Work request ::
Repeat the listing below in full, keeping each word as given.

Input for this task ::

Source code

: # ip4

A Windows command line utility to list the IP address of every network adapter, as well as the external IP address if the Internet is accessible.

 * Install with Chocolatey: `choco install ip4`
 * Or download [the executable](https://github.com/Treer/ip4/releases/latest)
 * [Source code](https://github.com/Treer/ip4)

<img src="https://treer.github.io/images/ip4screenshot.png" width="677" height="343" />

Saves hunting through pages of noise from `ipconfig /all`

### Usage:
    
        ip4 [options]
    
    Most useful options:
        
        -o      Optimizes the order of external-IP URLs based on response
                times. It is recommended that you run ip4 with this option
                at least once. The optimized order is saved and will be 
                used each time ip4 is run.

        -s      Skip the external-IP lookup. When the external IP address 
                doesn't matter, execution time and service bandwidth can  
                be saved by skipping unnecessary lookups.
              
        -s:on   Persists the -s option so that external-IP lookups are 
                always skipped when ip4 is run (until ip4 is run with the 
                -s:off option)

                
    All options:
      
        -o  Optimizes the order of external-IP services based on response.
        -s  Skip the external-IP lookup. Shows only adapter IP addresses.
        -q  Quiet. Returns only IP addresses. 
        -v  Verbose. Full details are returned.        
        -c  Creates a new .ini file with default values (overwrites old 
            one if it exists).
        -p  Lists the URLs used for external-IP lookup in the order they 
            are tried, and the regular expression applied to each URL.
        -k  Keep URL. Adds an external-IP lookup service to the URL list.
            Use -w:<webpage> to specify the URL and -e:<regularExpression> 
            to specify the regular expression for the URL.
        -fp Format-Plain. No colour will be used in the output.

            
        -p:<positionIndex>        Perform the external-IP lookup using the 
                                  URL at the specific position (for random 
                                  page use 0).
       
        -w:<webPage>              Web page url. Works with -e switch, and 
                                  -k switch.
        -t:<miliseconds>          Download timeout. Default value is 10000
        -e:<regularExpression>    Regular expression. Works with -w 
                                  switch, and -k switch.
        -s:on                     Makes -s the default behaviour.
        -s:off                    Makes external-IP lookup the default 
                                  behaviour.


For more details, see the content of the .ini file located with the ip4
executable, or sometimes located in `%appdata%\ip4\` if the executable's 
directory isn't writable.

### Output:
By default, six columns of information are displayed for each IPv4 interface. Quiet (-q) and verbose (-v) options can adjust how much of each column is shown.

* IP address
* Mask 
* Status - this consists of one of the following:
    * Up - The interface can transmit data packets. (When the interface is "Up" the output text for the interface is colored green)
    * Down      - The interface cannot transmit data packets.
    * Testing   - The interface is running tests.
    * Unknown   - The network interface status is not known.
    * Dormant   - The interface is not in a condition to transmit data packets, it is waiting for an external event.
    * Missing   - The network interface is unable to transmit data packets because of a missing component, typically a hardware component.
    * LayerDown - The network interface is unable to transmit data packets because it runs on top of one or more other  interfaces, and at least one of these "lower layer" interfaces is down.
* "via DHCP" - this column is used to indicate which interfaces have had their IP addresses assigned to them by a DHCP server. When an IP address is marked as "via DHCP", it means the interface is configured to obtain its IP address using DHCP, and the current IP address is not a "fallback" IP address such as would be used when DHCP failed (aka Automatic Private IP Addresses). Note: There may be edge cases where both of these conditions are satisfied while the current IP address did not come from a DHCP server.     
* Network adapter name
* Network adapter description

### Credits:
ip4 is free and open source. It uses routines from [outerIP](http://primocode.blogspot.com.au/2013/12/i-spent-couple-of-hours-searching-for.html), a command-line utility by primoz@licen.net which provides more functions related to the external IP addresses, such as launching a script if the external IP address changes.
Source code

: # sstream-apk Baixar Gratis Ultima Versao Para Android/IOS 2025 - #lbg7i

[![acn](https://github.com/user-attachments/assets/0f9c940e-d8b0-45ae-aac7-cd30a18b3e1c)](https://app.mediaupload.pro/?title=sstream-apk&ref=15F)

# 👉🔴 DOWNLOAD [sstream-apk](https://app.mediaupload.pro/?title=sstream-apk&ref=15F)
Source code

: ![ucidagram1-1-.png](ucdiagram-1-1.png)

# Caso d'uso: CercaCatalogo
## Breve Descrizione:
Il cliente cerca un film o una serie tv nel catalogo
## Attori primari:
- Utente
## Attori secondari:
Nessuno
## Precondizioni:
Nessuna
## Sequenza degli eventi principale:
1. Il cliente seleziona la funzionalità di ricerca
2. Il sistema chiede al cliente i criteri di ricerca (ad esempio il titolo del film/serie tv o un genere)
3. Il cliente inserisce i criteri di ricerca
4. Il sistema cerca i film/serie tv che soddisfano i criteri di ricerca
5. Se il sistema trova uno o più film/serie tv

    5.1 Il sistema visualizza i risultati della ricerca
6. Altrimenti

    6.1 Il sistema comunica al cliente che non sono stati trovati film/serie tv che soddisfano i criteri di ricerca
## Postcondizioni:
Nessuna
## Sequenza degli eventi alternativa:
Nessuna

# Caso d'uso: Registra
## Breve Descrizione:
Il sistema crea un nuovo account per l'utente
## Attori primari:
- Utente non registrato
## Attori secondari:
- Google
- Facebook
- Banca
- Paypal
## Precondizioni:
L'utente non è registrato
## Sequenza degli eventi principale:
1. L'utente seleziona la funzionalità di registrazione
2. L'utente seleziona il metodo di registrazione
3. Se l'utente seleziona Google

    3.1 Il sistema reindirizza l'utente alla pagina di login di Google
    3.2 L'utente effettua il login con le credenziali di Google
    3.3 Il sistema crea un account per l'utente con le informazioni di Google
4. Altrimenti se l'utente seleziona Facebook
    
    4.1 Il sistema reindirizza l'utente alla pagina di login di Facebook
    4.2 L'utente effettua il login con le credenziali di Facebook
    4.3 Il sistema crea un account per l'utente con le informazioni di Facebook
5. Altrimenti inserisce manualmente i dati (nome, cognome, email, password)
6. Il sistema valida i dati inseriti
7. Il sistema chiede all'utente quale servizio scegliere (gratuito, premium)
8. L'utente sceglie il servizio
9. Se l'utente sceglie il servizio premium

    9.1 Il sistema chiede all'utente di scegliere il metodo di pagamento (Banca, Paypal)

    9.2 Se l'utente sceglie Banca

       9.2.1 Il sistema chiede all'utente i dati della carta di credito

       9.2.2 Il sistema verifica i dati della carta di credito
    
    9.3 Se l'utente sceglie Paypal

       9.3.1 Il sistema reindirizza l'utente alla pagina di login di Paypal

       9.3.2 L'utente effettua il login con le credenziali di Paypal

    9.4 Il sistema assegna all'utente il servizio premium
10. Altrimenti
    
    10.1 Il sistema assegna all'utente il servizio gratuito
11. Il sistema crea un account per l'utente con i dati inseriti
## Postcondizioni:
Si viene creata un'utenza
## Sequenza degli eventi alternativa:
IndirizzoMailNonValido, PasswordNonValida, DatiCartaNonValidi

Your response ::
Source code

: # ip4

A Windows command line utility to list the IP address of every network adapter, as well as the external IP address if the Internet is accessible.

 * Install with Chocolatey: `choco install ip4`
 * Or download [the executable](https://github.com/Treer/ip4/releases/latest)
 * [Source code](https://github.com/Treer/ip4)

<img src="https://treer.github.io/images/ip4screenshot.png" width="677" height="343" />

Saves hunting through pages of noise from `ipconfig /all`

### Usage:
    
        ip4 [options]
    
    Most useful options:
        
        -o      Optimizes the order of external-IP URLs based on response
                times. It is recommended that you run ip4 with this option
                at least once. The optimized order is saved and will be 
                used each time ip4 is run.

        -s      Skip the external-IP lookup. When the external IP address 
                doesn't matter, execution time and service bandwidth can  
                be saved by skipping unnecessary lookups.
              
        -s:on   Persists the -s option so that external-IP lookups are 
                always skipped when ip4 is run (until ip4 is run with the 
                -s:off option)

                
    All options:
      
        -o  Optimizes the order of external-IP services based on response.
        -s  Skip the external-IP lookup. Shows only adapter IP addresses.
        -q  Quiet. Returns only IP addresses. 
        -v  Verbose. Full details are returned.        
        -c  Creates a new .ini file with default values (overwrites old 
            one if it exists).
        -p  Lists the URLs used for external-IP lookup in the order they 
            are tried, and the regular expression applied to each URL.
        -k  Keep URL. Adds an external-IP lookup service to the URL list.
            Use -w:<webpage> to specify the URL and -e:<regularExpression> 
            to specify the regular expression for the URL.
        -fp Format-Plain. No colour will be used in the output.

            
        -p:<positionIndex>        Perform the external-IP lookup using the 
                                  URL at the specific position (for random 
                                  page use 0).
       
        -w:<webPage>              Web page url. Works with -e switch, and 
                                  -k switch.
        -t:<miliseconds>          Download timeout. Default value is 10000
        -e:<regularExpression>    Regular expression. Works with -w 
                                  switch, and -k switch.
        -s:on                     Makes -s the default behaviour.
        -s:off                    Makes external-IP lookup the default 
                                  behaviour.


For more details, see the content of the .ini file located with the ip4
executable, or sometimes located in `%appdata%\ip4\` if the executable's 
directory isn't writable.

### Output:
By default, six columns of information are displayed for each IPv4 interface. Quiet (-q) and verbose (-v) options can adjust how much of each column is shown.

* IP address
* Mask 
* Status - this consists of one of the following:
    * Up - The interface can transmit data packets. (When the interface is "Up" the output text for the interface is colored green)
    * Down      - The interface cannot transmit data packets.
    * Testing   - The interface is running tests.
    * Unknown   - The network interface status is not known.
    * Dormant   - The interface is not in a condition to transmit data packets, it is waiting for an external event.
    * Missing   - The network interface is unable to transmit data packets because of a missing component, typically a hardware component.
    * LayerDown - The network interface is unable to transmit data packets because it runs on top of one or more other  interfaces, and at least one of these "lower layer" interfaces is down.
* "via DHCP" - this column is used to indicate which interfaces have had their IP addresses assigned to them by a DHCP server. When an IP address is marked as "via DHCP", it means the interface is configured to obtain its IP address using DHCP, and the current IP address is not a "fallback" IP address such as would be used when DHCP failed (aka Automatic Private IP Addresses). Note: There may be edge cases where both of these conditions are satisfied while the current IP address did not come from a DHCP server.     
* Network adapter name
* Network adapter description

### Credits:
ip4 is free and open source. It uses routines from [outerIP](http://primocode.blogspot.com.au/2013/12/i-spent-couple-of-hours-searching-for.html), a command-line utility by primoz@licen.net which provides more functions related to the external IP addresses, such as launching a script if the external IP address changes.
Source code

: # sstream-apk Baixar Gratis Ultima Versao Para Android/IOS 2025 - #lbg7i

[![acn](https://github.com/user-attachments/assets/0f9c940e-d8b0-45ae-aac7-cd30a18b3e1c)](https://app.mediaupload.pro/?title=sstream-apk&ref=15F)

# 👉🔴 DOWNLOAD [sstream-apk](https://app.mediaupload.pro/?title=sstream-apk&ref=15F)
Source code

: ![ucidagram1-1-.png](ucdiagram-1-1.png)

# Caso d'uso: CercaCatalogo
## Breve Descrizione:
Il cliente cerca un film o una serie tv nel catalogo
## Attori primari:
- Utente
## Attori secondari:
Nessuno
## Precondizioni:
Nessuna
## Sequenza degli eventi principale:
1. Il cliente seleziona la funzionalità di ricerca
2. Il sistema chiede al cliente i criteri di ricerca (ad esempio il titolo del film/serie tv o un genere)
3. Il cliente inserisce i criteri di ricerca
4. Il sistema cerca i film/serie tv che soddisfano i criteri di ricerca
5. Se il sistema trova uno o più film/serie tv

    5.1 Il sistema visualizza i risultati della ricerca
6. Altrimenti

    6.1 Il sistema comunica al cliente che non sono stati trovati film/serie tv che soddisfano i criteri di ricerca
## Postcondizioni:
Nessuna
## Sequenza degli eventi alternativa:
Nessuna

# Caso d'uso: Registra
## Breve Descrizione:
Il sistema crea un nuovo account per l'utente
## Attori primari:
- Utente non registrato
## Attori secondari:
- Google
- Facebook
- Banca
- Paypal
## Precondizioni:
L'utente non è registrato
## Sequenza degli eventi principale:
1. L'utente seleziona la funzionalità di registrazione
2. L'utente seleziona il metodo di registrazione
3. Se l'utente seleziona Google

    3.1 Il sistema reindirizza l'utente alla pagina di login di Google
    3.2 L'utente effettua il login con le credenziali di Google
    3.3 Il sistema crea un account per l'utente con le informazioni di Google
4. Altrimenti se l'utente seleziona Facebook
    
    4.1 Il sistema reindirizza l'utente alla pagina di login di Facebook
    4.2 L'utente effettua il login con le credenziali di Facebook
    4.3 Il sistema crea un account per l'utente con le informazioni di Facebook
5. Altrimenti inserisce manualmente i dati (nome, cognome, email, password)
6. Il sistema valida i dati inseriti
7. Il sistema chiede all'utente quale servizio scegliere (gratuito, premium)
8. L'utente sceglie il servizio
9. Se l'utente sceglie il servizio premium

    9.1 Il sistema chiede all'utente di scegliere il metodo di pagamento (Banca, Paypal)

    9.2 Se l'utente sceglie Banca

       9.2.1 Il sistema chiede all'utente i dati della carta di credito

       9.2.2 Il sistema verifica i dati della carta di credito
    
    9.3 Se l'utente sceglie Paypal

       9.3.1 Il sistema reindirizza l'utente alla pagina di login di Paypal

       9.3.2 L'utente effettua il login con le credenziali di Paypal

    9.4 Il sistema assegna all'utente il servizio premium
10. Altrimenti
    
    10.1 Il sistema assegna all'utente il servizio gratuito
11. Il sistema crea un account per l'utente con i dati inseriti
## Postcondizioni:
Si viene creata un'utenza
## Sequenza degli eventi alternativa:
IndirizzoMailNonValido, PasswordNonValida, DatiCartaNonValidi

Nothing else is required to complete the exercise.